Viele Radikale geben an, dass sie sich vor ihrem Eintritt in die Gruppe ungerecht behandelt und diskriminiert fühlten. Negative Erlebnisse in Schule, Arbeit und Familie, Ausgrenzungserfahrungen und Ausschluss verstärken diese Emotionen. Wenn dieser Zustand ein hohes Maß annimmt, verknüpft mit fehlender Geborgenheit, Sicherheit und Vertrauen, suchen sie nach alternativen Wegen, um diese zu erfüllen. Sie lehnen also diese Ungerechtigkeit ab und suchen andere Gerechtigkeitsmodelle. Dies ist der größte Nährboden für Radikalisierungen jeglicher Art. Sie ist verlockend für die, die sich sowieso ausgegrenzt fühlen. Eine Studie über den Radikalisierungsprozess bestätigt dies. Marc Sageman (Leaderless Jihad: Terror Networks in the Twenty-First Century) interviewte 500 Gewalttäter aus Terrornetzwerken. Er kam zum Ergebnis, dass Faktoren wie Bildung oder theologisches Wissen keine Rolle spielen. Das, was zählt, ist das Gerechtigkeitsbedürfnis.

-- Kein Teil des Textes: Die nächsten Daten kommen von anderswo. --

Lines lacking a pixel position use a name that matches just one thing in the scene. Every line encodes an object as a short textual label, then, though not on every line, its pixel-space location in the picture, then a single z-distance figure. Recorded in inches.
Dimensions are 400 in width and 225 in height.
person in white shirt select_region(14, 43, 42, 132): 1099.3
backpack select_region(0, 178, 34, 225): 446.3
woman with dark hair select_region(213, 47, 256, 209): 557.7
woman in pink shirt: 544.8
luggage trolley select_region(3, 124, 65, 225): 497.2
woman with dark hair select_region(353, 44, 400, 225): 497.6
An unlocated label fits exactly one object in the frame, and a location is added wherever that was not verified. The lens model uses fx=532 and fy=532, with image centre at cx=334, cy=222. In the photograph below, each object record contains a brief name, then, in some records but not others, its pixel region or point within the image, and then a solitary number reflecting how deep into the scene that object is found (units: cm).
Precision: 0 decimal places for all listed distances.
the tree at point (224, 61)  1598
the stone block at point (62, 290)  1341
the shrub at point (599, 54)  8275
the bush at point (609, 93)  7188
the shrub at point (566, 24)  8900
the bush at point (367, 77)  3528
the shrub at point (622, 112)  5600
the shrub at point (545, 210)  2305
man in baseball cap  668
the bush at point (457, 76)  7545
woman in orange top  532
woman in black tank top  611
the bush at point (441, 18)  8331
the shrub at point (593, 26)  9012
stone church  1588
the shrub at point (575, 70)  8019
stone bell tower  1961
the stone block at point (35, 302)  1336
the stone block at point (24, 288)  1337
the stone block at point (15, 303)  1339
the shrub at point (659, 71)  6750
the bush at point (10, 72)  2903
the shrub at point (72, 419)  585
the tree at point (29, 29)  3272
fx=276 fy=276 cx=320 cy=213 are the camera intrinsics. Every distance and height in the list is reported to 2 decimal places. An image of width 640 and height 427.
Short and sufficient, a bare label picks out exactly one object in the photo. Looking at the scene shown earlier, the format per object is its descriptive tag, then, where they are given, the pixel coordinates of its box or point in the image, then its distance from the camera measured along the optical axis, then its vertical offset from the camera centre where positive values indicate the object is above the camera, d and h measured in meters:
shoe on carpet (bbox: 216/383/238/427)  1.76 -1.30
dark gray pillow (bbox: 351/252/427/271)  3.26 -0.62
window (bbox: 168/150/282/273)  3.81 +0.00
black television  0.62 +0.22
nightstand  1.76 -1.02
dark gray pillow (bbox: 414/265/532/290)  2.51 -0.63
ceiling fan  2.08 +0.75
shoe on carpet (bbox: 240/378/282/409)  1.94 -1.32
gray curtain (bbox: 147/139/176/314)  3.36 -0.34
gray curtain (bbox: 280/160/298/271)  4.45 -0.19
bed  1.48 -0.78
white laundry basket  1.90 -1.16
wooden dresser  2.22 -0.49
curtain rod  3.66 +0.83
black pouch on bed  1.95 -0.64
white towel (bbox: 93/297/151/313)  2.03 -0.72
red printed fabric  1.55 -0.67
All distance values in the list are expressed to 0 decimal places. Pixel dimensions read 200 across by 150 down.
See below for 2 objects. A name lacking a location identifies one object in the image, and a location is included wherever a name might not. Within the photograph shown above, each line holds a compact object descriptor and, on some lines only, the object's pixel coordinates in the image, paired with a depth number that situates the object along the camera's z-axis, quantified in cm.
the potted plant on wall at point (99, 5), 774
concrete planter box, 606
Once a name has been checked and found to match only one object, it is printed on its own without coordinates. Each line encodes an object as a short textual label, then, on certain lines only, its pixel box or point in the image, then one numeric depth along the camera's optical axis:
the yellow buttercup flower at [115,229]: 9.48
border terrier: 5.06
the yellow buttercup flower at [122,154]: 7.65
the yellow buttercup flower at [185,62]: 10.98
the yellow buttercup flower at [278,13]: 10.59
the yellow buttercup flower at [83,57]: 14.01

Der britische Inlandsgeheimdienst MI5 führte ebenfalls eine große Studie durch. Bestandteil waren mehrere Hundert gewaltbereite Extremisten, die, von der Finanzierung bis zum Selbstmordattentat, an terroristischen Aktivitäten beteiligt waren. Das Ergebnis: Radikale sind weder verrückt, noch wurden sie einer Gehirnwäsche unterzogen. Sie sind religiös eher ungebildet. MI5 schreibt, dass sie große Wissenslücken im Islam haben und daher eher religiöse Novizen sind. Wenn sie älter als 30 Jahre sind, sind sie verheiratet und haben Kinder. Sie sind weder arm und ungebildet noch gesellschaftlich privilegiert. Meistens sind es ehemalige oder aktive durchschnittliche Kriminelle. Drogendealer oder Diebe versuchen durch fanatischen „Glauben“ ihre Sünden wettzumachen. Vergewaltiger oder Schläger zieht die dem Terrorismus innewohnende Gewalt an. Laut der Studie verbreiten und verfestigen auch die Berichterstattungen einiger Massenmedien Vorurteile gegenüber Muslimen, was dann wiederum zu Radikalisierungen führt.

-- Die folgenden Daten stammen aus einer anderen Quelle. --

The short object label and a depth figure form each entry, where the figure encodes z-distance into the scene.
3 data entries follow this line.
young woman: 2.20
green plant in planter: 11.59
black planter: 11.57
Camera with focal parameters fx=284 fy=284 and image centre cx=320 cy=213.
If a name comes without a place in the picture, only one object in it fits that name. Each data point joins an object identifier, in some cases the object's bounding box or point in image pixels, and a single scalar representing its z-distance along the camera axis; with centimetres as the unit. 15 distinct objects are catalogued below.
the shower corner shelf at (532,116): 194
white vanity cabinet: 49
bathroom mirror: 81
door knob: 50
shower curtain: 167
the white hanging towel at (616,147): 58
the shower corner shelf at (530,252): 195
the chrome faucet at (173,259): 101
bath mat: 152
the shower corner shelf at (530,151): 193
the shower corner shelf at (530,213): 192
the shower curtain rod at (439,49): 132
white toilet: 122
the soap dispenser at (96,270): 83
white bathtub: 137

Aus der Studie geht ebenfalls hervor, dass das Internet ein wichtiges Hilfsmittel bei der Verbreitung der Ideologie ist, aber nicht die Hauptrolle in der Radikalisierung spielt. Diese findet letztendlich statt, wenn man Gleichgesinnte in der Umgebung hat. Es sind dann nicht die Imame oder der Moscheeverein, sondern bestimmte Rekrutierer, die zum Extremismus führen. Die Gründe sind laut dieser Untersuchung gefühlte oder tatsächliche Ungerechtigkeiten, Diskriminierungserfahrungen und die Vorstellung, dass ein „Krieg gegen den Islam“ geführt werde.

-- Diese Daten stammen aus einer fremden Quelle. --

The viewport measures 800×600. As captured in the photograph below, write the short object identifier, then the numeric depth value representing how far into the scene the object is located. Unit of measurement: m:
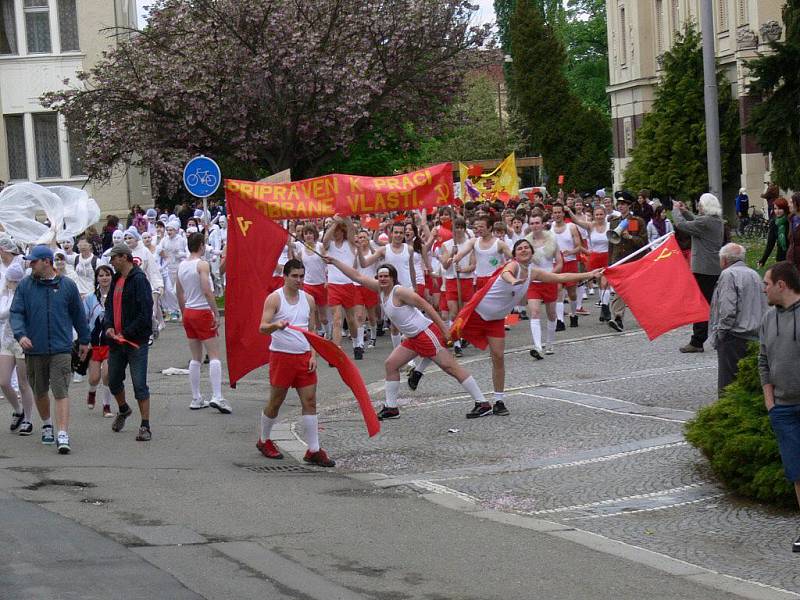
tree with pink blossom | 33.53
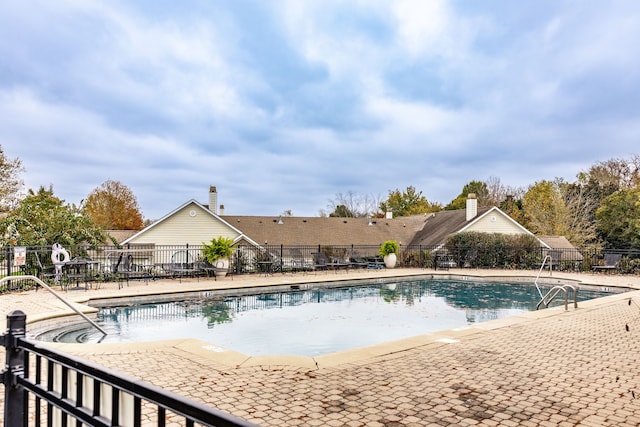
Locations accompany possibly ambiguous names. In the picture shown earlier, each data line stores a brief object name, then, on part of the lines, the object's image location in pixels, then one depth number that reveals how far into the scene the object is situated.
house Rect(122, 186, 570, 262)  21.44
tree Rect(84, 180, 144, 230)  40.59
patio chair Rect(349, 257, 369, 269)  19.23
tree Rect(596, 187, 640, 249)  25.86
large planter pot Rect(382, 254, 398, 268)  20.45
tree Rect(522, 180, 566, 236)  32.62
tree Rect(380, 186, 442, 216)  48.22
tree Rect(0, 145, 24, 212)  24.48
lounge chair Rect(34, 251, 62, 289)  12.32
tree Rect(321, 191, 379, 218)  51.65
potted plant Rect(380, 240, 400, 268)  20.47
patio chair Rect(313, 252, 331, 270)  18.21
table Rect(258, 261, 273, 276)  17.71
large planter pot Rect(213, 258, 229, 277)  15.82
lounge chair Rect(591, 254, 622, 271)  17.98
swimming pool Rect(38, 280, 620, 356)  7.73
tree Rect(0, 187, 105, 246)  13.64
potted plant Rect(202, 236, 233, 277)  15.84
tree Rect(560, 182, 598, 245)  30.73
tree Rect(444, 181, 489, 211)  44.53
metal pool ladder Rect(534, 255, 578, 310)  8.95
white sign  11.47
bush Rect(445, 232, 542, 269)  21.12
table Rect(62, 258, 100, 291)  12.36
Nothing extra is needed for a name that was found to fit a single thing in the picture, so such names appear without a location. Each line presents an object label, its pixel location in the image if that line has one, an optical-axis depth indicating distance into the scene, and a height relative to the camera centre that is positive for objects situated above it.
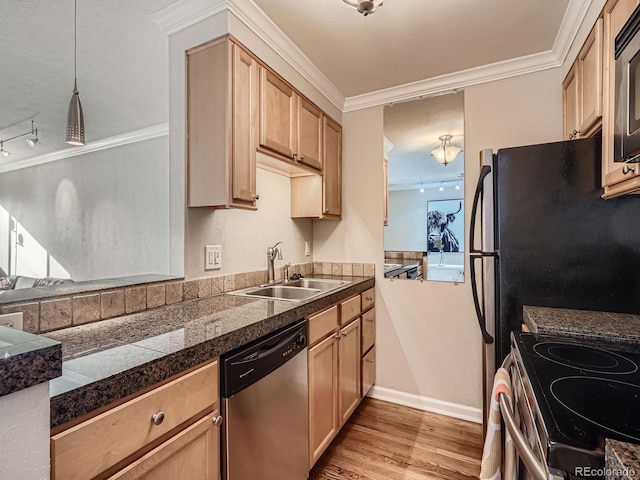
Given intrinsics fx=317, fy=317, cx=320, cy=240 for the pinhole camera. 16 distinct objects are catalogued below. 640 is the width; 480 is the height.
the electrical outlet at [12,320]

Allerdings werden solche Ursachen meist im Nachhinein konstruiert, um das eigene Handeln zu rechtfertigen. Insgesamt wird die radikale Szene durch unterschiedliche Faktoren, wie die Mitgliedschaft bei einer (selbsternannten) Elite, den Kampf für eine (angeblich) gerechte Sache, einen Popstarstatus innerhalb der radikalisierten Gruppe, Heiratsvermittlung, klare Regeln, einfache Feindbilder und paradiesische Verlockungen schmackhaft gemacht (Die Welt: Warum ein Mensch zum Terroristen wird – 26.08.2008).
Die Faktoren zur Radikalisierung von Jugendlichen sind soziologischer und psychologischer Natur. Suche nach Sinn, Anerkennung, Geborgenheit, Vertrauen, Fürsorge, Sicherheit, Liebe, Wir-Gefühl, Klarheit, Einfachheit, Reduzierung der Komplexität, Gerechtigkeit und Festigung der Identität sind entscheidende Gründe, warum sich Jugendliche radikalisieren. Vor allem der Gerechtigkeitssinn und die Identitätssuche stehen im Vordergrund.